(Saved data entries)

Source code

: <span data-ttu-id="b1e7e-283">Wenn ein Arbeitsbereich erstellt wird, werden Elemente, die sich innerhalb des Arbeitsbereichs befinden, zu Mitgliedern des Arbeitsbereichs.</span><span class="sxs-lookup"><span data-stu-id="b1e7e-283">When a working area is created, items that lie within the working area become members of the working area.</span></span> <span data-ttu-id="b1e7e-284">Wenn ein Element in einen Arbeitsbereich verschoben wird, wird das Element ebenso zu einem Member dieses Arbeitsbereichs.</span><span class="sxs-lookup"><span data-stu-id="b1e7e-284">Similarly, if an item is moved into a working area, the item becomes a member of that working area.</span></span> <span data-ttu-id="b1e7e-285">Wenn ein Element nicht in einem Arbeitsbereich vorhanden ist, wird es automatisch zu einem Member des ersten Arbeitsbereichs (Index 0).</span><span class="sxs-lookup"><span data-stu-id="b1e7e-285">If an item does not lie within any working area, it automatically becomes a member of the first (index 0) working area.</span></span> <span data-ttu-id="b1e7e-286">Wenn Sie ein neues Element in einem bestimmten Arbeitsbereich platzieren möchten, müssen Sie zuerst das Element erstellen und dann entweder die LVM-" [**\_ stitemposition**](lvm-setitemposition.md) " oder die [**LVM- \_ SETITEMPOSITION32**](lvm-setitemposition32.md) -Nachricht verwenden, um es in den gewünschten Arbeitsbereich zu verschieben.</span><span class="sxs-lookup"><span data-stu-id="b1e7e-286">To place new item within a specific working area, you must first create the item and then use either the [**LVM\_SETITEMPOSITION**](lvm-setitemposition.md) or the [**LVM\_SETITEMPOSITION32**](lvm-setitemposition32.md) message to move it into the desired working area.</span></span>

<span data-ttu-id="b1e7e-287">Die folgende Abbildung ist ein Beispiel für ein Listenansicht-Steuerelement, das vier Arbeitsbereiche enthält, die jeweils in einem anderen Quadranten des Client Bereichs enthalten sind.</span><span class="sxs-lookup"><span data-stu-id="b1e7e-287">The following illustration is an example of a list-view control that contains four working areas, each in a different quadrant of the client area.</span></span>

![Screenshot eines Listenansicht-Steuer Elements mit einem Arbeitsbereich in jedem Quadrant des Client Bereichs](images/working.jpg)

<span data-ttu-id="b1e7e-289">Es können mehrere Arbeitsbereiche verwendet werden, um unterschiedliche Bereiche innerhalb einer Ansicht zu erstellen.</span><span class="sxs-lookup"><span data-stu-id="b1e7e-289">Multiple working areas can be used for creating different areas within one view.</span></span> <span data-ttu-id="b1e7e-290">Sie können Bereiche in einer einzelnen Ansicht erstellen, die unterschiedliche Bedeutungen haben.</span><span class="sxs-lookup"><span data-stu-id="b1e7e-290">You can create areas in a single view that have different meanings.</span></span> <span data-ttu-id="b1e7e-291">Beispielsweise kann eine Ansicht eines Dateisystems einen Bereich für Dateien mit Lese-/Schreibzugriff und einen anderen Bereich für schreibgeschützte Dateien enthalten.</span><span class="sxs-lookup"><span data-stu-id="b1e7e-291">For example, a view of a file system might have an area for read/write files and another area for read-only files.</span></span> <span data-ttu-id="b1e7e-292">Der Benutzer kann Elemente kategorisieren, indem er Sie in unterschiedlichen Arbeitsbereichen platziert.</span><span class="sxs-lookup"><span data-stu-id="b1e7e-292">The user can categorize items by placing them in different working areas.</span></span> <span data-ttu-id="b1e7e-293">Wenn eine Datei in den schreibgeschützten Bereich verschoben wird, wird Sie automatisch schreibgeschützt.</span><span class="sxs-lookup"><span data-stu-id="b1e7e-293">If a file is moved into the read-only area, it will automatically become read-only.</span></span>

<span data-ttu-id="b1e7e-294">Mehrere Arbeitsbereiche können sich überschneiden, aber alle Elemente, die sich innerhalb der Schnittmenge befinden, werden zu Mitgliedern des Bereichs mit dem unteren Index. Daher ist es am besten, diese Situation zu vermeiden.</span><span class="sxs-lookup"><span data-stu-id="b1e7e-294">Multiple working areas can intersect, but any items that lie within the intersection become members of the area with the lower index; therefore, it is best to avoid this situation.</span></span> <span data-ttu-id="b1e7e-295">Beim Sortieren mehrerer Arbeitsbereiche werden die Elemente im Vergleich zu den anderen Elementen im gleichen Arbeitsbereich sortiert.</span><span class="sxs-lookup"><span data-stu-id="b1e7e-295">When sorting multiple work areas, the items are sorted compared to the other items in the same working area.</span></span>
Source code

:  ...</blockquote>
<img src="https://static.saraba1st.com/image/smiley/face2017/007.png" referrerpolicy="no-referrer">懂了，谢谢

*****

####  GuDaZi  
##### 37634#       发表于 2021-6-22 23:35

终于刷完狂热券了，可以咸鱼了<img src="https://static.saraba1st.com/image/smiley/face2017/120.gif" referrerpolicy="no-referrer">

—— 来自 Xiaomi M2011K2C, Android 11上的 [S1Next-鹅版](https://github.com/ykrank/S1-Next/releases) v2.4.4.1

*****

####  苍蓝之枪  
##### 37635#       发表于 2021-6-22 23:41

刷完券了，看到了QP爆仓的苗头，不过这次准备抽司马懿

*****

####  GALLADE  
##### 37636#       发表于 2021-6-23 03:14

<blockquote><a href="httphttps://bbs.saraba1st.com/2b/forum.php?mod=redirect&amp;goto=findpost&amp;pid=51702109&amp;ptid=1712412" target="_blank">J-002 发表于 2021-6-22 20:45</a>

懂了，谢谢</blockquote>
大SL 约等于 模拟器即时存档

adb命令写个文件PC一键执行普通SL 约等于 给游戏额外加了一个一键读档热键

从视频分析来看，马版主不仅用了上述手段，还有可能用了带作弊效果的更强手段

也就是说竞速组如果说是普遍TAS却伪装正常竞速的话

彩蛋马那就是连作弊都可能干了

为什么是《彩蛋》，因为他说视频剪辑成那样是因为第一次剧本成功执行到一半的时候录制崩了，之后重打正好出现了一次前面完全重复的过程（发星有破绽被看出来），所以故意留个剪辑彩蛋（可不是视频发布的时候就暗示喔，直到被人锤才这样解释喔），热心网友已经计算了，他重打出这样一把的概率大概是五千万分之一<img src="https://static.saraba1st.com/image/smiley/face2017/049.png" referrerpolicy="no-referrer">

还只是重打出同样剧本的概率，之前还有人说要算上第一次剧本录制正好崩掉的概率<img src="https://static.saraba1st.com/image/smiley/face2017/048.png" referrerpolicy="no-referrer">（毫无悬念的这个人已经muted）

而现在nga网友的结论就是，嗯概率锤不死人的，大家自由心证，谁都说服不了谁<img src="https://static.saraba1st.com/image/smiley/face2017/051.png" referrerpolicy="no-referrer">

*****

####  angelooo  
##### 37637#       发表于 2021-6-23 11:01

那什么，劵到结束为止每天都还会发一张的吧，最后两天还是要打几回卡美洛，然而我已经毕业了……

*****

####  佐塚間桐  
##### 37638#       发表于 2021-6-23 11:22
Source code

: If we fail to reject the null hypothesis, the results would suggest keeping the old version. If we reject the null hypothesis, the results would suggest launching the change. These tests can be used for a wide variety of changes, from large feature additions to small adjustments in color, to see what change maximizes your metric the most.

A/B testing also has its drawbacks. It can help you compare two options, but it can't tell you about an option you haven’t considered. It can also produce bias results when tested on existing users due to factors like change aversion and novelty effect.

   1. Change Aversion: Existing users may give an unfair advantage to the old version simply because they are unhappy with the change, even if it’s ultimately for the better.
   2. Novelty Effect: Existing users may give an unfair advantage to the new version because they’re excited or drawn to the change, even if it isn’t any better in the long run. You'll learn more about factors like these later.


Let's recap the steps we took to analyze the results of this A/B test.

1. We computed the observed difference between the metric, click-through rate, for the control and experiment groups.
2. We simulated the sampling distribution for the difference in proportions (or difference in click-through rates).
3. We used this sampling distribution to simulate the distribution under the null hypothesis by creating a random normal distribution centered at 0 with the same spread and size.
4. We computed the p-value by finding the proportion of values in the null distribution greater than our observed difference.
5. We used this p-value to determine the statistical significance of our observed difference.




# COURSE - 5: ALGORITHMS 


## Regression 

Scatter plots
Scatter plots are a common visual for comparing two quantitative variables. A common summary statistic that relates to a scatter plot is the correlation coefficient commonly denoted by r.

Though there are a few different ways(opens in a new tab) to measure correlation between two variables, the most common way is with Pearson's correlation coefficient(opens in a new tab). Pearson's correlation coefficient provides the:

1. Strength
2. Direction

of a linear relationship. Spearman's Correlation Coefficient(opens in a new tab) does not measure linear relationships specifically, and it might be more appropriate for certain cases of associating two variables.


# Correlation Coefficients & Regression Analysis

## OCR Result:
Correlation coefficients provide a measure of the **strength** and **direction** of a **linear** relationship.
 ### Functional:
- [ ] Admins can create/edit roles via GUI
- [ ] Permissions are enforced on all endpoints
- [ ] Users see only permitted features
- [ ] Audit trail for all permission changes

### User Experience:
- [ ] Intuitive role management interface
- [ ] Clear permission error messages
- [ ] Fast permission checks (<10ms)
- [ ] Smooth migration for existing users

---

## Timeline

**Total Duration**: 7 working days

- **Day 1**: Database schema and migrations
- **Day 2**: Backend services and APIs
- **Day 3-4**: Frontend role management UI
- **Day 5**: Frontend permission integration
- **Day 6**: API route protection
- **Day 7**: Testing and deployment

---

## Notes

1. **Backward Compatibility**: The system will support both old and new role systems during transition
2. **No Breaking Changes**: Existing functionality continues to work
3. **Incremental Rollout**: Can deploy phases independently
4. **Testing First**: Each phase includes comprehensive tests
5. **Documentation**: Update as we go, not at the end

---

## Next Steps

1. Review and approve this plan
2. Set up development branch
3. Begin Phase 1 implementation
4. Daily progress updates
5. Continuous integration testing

Written task
Select every line of the material above that contains the string "relationship", matching case exactly.

Written response
of a linear relationship. Spearman's Correlation Coefficient(opens in a new tab) does not measure linear relationships specifically, and it might be more appropriate for certain cases of associating two variables.
Correlation coefficients provide a measure of the **strength** and **direction** of a **linear** relationship.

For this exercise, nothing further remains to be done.